History

United States of America Commonwealth of the Philippines
- Name: Ranger
- Owner: Luzon Stevedoring Company Ltd.
- Builder: Hong Kong & Whampoa Dock Company Ltd.
- Launched: 1940
- Acquired: commandeered by the United States Navy, 10 December 1941
- Homeport: Manila
- Fate: unknown

General characteristics
- Class & type: tugboat
- Tonnage: 545 long tons (554 t)
- Length: 130 feet 2 inches (39.67 m)
- Beam: 32 feet 1 inch (9.78 m)
- Draught: 11 feet 7 inches (3.53 m)
- Propulsion: oil-fueled, twin-screws, 229 nhp

= Ranger (1940) =

US Navy tugboat

Ranger was an ocean-going tugboat commandeered by the United States Navy during the Second World War.

==History==
She was laid down at the Hong Kong and Whampoa Dock Company Ltd. for the Luzon Stevedoring Company Ltd. Inc of Manila.

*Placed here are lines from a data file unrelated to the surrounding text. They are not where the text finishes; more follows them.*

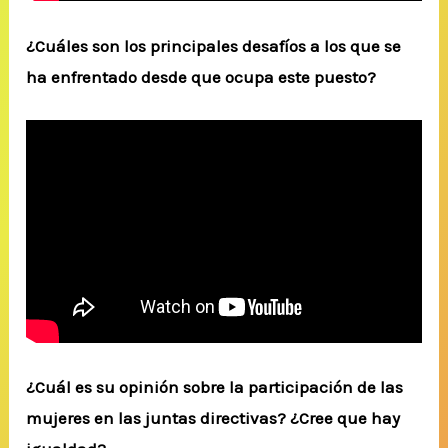
¿Cuáles son los principales desafíos a los que se
ha enfrentado desde que ocupa este puesto?
¿Cuál es su opinión sobre la participación de las
mujeres en las juntas directivas? ¿Cree que hay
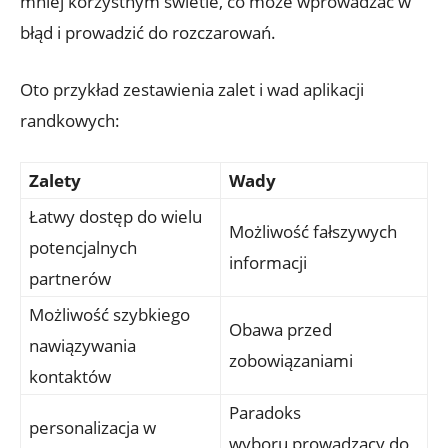
mniej korzystnym świetle, co może wprowadzać w
błąd i prowadzić do rozczarowań.
Oto przykład zestawienia zalet i wad aplikacji
randkowych:
Zalety
Wady
Łatwy dostęp do wielu
Możliwość fałszywych
potencjalnych
informacji
partnerów
Możliwość szybkiego
Obawa przed
nawiązywania
zobowiązaniami
kontaktów
Paradoks
personalizacja w
wyboru,prowadzący do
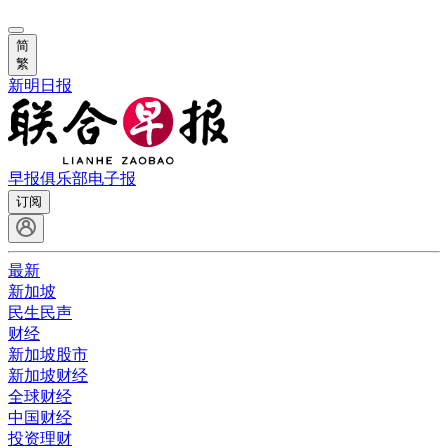
简
繁
新明日报
早报俱乐部
电子报
订阅
最新
新加坡
民生民声
财经
新加坡股市
新加坡财经
全球财经
中国财经
投资理财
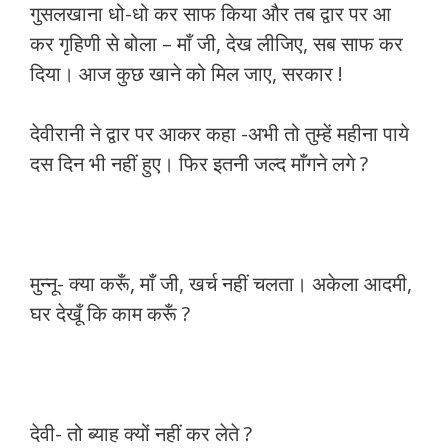
गुसलखाना धो-धो कर साफ किया और तब द्वार पर आ
कर गृहिणी से बोला – माँ जी, देख लीजिए, सब साफ कर
दिया। आज कुछ खाने को मिल जाए, सरकार !
देवीरानी ने द्वार पर आकर कहा -अभी तो तुम्हें महीना पाये
दस दिन भी नहीं हुए। फिर इतनी जल्द माँगने लगे ?
मुन्नू- क्या करूँ, माँ जी, खर्च नहीं चलता। अकेला आदमी,
घर देखूँ कि काम करूँ ?
देवी- तो ब्याह क्यों नहीं कर लेते ?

She was in Hong Kong on 2 December 1941 when she was ordered to return to Manila with the Asiatic Fleet's Yangtze Patrol river gunboat USS Mindanao. She was loaded with 800 rounds of 3-inch shells and split 250,000 rounds of .30 caliber cartridges with Mindanao. The gunboat left in advance of her and was nearly lost to harsh seas. Ranger made Manila soon after Mindanao.

On 10 December 1941, the United States Navy commandeered Ranger, and assigned her to the Asiatic Fleet, 16th Naval District. She was assigned to the Inshore Patrol under Captain Kenneth M. Hoeffel. The Inshore Patrol was a rag-tag assemblage of vessels tasked with moving supplies and personnel and patrolling Manila Bay and the east coast of the besieged Bataan Peninsula. Other ships of the Inshore Patrol included three gunboats, three minesweepers, three Navy tugs, two commandeered tugs under US Navy control (Ranger, Trabajador), four converted yachts (Maryann, Fisheries II, and Perry), and the submarine rescue vessel . The Inshore Patrol was complemented by ships of the Offshore Patrol consisting of six US torpedo boats (PT-31, PT-32, PT-33, PT-34, PT-35, PT-41) and five Filipino-crewed boats consisting of 3 torpedo boats (Q-111 Luzon, Q-112 Abra, Q-113 Agusan), and two converted motor launches serving as gunboats (Q-114 Danday, Q-115 Baler), all serviced by the submarine tender .

On 30 December 1941, Ranger landed a raiding party at Naval Station Sangley Point to secure generators for the troops for Corregidor.

Ranger was abandoned and grounded just north of Fort Hughes, off Caballo Island. Her ultimate fate is uncertain. Naval records indicate that they lost record of her on 28 February 1942, although other sources indicate that she escaped Manila Bay on 6 May 1942.